Saved entries:
+ + + +

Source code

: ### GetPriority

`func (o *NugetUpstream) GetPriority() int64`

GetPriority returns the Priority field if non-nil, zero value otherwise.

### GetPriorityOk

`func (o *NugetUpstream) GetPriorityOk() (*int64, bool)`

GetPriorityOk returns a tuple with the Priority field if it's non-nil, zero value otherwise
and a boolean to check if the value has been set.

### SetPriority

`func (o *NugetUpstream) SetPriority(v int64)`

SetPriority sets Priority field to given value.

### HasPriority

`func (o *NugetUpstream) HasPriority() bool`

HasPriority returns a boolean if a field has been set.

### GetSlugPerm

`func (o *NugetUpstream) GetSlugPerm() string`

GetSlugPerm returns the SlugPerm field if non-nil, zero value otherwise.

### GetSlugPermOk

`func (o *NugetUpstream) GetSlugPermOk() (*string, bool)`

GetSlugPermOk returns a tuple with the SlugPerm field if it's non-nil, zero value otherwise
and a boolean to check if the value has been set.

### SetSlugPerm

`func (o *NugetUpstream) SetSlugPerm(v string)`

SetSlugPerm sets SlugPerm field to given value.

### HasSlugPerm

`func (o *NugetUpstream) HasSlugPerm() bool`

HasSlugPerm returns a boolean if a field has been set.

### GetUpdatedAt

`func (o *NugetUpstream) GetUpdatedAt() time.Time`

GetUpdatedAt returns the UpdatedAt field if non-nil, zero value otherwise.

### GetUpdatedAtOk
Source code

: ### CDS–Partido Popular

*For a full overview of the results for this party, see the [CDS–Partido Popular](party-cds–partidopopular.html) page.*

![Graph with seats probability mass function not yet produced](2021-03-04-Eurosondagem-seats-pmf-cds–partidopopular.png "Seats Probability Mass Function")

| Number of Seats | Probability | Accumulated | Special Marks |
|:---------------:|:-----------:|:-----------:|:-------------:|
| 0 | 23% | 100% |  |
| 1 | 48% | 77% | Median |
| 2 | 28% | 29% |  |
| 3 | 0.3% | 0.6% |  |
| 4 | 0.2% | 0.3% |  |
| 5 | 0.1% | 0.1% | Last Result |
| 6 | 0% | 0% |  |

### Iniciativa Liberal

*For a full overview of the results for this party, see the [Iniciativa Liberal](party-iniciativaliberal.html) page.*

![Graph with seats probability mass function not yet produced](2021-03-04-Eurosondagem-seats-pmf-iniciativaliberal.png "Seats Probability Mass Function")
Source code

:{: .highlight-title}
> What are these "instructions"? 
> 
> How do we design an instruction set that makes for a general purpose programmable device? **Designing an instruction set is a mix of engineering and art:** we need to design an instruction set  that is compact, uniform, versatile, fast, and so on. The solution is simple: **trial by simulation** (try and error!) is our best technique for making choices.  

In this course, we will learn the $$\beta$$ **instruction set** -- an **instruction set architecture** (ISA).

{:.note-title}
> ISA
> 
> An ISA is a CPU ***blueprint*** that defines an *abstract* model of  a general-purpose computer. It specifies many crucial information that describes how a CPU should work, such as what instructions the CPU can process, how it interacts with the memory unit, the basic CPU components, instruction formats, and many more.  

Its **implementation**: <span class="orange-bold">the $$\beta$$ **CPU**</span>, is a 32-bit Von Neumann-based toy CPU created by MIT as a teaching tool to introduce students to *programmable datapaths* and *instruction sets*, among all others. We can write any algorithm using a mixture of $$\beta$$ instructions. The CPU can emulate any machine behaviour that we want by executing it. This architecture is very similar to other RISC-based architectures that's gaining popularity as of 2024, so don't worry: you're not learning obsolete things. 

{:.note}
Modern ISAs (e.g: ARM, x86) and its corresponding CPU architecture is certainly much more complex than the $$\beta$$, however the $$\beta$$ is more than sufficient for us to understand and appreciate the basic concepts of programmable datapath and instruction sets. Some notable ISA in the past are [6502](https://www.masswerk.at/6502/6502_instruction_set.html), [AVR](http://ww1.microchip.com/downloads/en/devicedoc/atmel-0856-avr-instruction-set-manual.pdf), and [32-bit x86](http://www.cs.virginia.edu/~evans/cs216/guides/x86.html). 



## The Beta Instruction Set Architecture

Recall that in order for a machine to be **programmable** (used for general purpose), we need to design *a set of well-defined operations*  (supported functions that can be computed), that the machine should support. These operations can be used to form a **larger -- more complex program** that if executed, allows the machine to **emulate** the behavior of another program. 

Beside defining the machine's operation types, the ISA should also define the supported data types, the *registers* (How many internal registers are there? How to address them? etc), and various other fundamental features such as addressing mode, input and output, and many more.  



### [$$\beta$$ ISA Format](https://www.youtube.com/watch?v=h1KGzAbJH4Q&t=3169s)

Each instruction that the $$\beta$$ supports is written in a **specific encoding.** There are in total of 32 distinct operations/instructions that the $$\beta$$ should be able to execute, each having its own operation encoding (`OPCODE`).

+ + + +

TASK DIRECTIONS: Copy out, word for word, the lines of the material above from the line containing "### GetPriorityOk" through the line containing "### CDS–Partido Popular", including both of those lines.

RESPONSE:
### GetPriorityOk

`func (o *NugetUpstream) GetPriorityOk() (*int64, bool)`

GetPriorityOk returns a tuple with the Priority field if it's non-nil, zero value otherwise
and a boolean to check if the value has been set.

### SetPriority

`func (o *NugetUpstream) SetPriority(v int64)`

SetPriority sets Priority field to given value.

### HasPriority

`func (o *NugetUpstream) HasPriority() bool`

HasPriority returns a boolean if a field has been set.

### GetSlugPerm

`func (o *NugetUpstream) GetSlugPerm() string`

GetSlugPerm returns the SlugPerm field if non-nil, zero value otherwise.

### GetSlugPermOk

`func (o *NugetUpstream) GetSlugPermOk() (*string, bool)`

GetSlugPermOk returns a tuple with the SlugPerm field if it's non-nil, zero value otherwise
and a boolean to check if the value has been set.

### SetSlugPerm

`func (o *NugetUpstream) SetSlugPerm(v string)`

SetSlugPerm sets SlugPerm field to given value.

### HasSlugPerm

`func (o *NugetUpstream) HasSlugPerm() bool`

HasSlugPerm returns a boolean if a field has been set.

### GetUpdatedAt

`func (o *NugetUpstream) GetUpdatedAt() time.Time`

GetUpdatedAt returns the UpdatedAt field if non-nil, zero value otherwise.

### GetUpdatedAtOk
Source code

: ### CDS–Partido Popular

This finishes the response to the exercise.